Steven Spielberg has helmed many a masterpiece, but for sheer thrills and spills, it really doesn't get any better than Raiders of the Lost Ark. Back on a limited release in glorious IMAX before its Blu-ray debut, now is the chance for those of us introduced to the film on the telly at Bank Holidays to finally see it on the big screen (for one week only).
The story, as if you didn't know, is pretty straightforward. In the mid-'30s, Archaeology professor/tomb raider Indiana Jones (Harrison Ford) gets wind that the Nazis are on the trail of the Ark of the Covenant. Yep, that one the Hebrews carried through the desert. Naturally, he goes out to get it first, picking up old flame Marion (Karen Allen) en route.
Raiders doesn't mess about, opening with the finest pre-credits scene in cinema. That Paramount mountain fades into a Peruvian backdrop and Indy and some ill-fated cohorts traipse through the woods and a rather cobwebby tunnel in pursuit of a golden relic. He gets past tarantulas, treachery and a tumbling ball - all set to John Williams's peerless theme - before arch rival Belloq (Paul Freeman) takes what was once his.
The rest is basically a sequence of equally terrific set-pieces strung together with such skill that it doesn't feel like a load of set-pieces; it's seamless. There's also a breathless, briskness of spirit that belies the not-exactly-brief runtime.
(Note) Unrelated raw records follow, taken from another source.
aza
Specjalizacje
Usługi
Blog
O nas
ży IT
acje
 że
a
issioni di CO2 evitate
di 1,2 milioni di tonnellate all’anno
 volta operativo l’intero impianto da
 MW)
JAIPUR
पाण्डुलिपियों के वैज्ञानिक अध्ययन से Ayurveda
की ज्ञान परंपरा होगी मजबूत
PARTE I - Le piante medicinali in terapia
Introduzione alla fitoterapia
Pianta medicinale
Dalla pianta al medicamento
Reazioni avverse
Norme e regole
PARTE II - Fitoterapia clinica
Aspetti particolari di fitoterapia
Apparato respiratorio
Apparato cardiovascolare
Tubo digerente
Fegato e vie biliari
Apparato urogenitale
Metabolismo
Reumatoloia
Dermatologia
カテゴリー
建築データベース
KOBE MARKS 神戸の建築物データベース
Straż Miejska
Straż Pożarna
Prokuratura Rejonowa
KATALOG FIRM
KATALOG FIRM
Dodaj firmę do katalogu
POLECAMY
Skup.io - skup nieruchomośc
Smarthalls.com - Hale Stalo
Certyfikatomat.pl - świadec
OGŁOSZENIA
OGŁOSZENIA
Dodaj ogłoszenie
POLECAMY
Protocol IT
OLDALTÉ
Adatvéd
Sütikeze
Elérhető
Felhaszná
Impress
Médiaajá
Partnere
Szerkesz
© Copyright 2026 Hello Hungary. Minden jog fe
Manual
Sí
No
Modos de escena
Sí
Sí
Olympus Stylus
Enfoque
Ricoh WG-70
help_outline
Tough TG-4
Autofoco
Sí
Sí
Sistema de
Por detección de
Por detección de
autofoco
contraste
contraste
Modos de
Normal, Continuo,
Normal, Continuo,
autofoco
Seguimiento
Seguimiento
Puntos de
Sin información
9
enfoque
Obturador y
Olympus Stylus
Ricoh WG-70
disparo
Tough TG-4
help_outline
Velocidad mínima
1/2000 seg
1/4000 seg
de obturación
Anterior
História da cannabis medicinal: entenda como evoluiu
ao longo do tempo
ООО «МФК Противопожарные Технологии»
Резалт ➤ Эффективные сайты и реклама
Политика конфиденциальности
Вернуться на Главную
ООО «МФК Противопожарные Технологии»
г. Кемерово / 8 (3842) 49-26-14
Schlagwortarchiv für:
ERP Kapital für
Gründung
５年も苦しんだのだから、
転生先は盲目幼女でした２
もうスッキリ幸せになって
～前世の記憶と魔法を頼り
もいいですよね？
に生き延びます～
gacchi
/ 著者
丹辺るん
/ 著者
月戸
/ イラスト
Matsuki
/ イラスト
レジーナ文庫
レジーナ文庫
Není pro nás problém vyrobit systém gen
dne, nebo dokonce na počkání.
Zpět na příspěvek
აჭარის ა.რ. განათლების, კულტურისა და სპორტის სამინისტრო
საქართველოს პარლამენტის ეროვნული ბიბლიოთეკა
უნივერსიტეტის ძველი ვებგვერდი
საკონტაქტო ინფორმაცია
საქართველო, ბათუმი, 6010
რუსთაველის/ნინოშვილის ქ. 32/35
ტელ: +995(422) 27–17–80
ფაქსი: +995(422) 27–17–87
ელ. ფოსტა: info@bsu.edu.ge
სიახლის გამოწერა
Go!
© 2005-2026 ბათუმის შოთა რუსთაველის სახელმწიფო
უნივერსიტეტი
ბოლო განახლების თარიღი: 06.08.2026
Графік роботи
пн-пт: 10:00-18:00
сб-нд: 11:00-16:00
On the way to the face-meltingly memorable final reels, Indy encounters spiders, snakes, skulls and much more besides. It's all probably blasphemous and definitely ridiculous - but playing it straight despite the smiles means it completely gets away with it.
The key is that Raiders of the Lost Ark takes its plot with the seriousness that it needs to work, but is spilling over with enough one-liners and sight gags to make it work, with special mention of a Sieg-Heiling monkey, quickfire solution to a standoff and Gestapo agent Toht's (Ronald Lacey) nunchucks/coat-hanger contraption.
Do the effects stand up? All the physical stuff hasn't aged a day, of course. There's a small moment at the end that's a shade too Ghostbusters, but you're far too wrapped up in the scene to care in the slightest.
At the centre of Raiders is, of course, Indiana - the perfect everyman action hero. Bond may be suave but he's a complete arsehole. Arnie and Stallone's biceps and Jason Bourne's confused face always struggle to provoke an emotional response. Indy is a flawed, fabulous hero - at home in a schoolteacher's three-piece suit as he is in a fedora, whip-slinging away.
When old movie series are revived with the same old characters, there's usually some clumsy references to the ageing of the leads. The beauty of Indiana Jones is that he was always a cantankerous old-before-his-time grump. As he tells Marion: "It's not the years, it's the mileage."
Raiders doesn't bore or patronise the viewer with backstory or flashbacks. We get a few words about Indy and Marion's past, because that's all we need. You could complain that there's a fair amount of cheese, especially in the dialogue ("You and I are very much alike... I am but a shadowy reflection of you"), but every cliché is completely earned by the charm of the piece, and it's all pieced together perfectly - jigsaw-like.
The inferior Temple of Doom followed before the return-to-form of The Last Crusade, while the dust is still settling over The Kingdom of the Crystal Skull. But back when Indy first picked up a whip, that was all to come.
Jaws might have been the first proper summer smash and Star Wars may have set a million movie franchise in motion, but Raiders of the Lost Ark outdoes them both, and pretty much every blockbuster since, to make the ultimate popcorn classic.